JS-23.8
The Missing, the Present and the Hoped: Three Different Family Modalities of Afghan Unaccompanied Young Male Migrants in Karasu Neighborhood, Istanbul

Monday, 11 July 2016
Location: Hörsaal I (Neues Institutsgebäude (NIG))
Distributed Paper
Nihan BOZOK, Beykent University, Turkey
Mehmet BOZOK, Maltepe University, Turkey
Istanbul is the primary centre of attraction for migrants from Asia, Middle East, and Africa in Turkey; and one of the largest of those migrant groups is the younger Afghan males, who come as unaccompanied migrants (UNHCR, 2015). This presentation is grounded on the data collected in the qualitative field study conducted in Karasu Neighbourhood, Istanbul during summer 2015. These migrants predominantly work in construction and textile sectors in vulnerable employment conditions. This study discusses how unaccompanied young Afghan male migrants construct family imaginations in terms of survival, accommodation, employment, interpersonal relations, and time and space.
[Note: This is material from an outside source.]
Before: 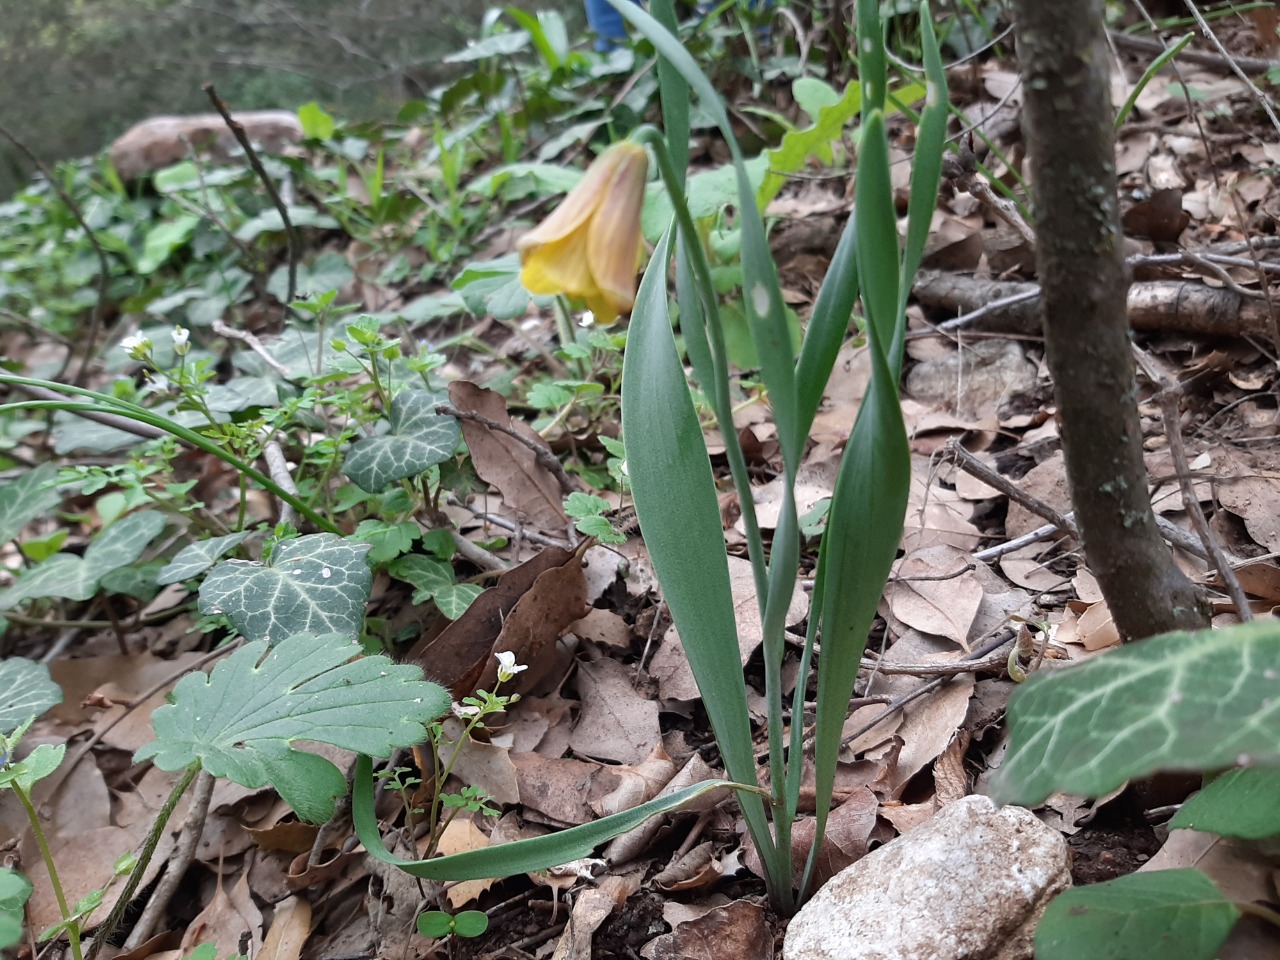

In this study, collecting life stories of 28 unaccompanied young Afghan male migrants via in-depth interviews, we identified and focused on narratives of three different family modalities, each of which were told with diverse time and emotion references. The first modality, which we call “the missing family” represents families of the migrants which were lost in conflicts in Afghanistan; left in the past; fallen apart in the process of migration; spatially distant; missed; in other words the migrants’ families of their lost childhood days. The second modality, which we call as “the present family”, represents families of the migrants which they share with their other fellow young male Afghan migrant in shantytown households, which they go to their workplaces from, which they supply personal emotional care, healthcare, security and food to other members of the household and do other domestic duties and provide social reproduction. The third modality which we call as “the present family”, is “the hoped family”, which the migrants dream and plan to start, by marrying a girl from Afghanistan, managing to pay their expensive bride price, and constructing a happy life, establishing their personal integrity. In conclusion, we observed that the migrants distribute their earnings to these three modalities.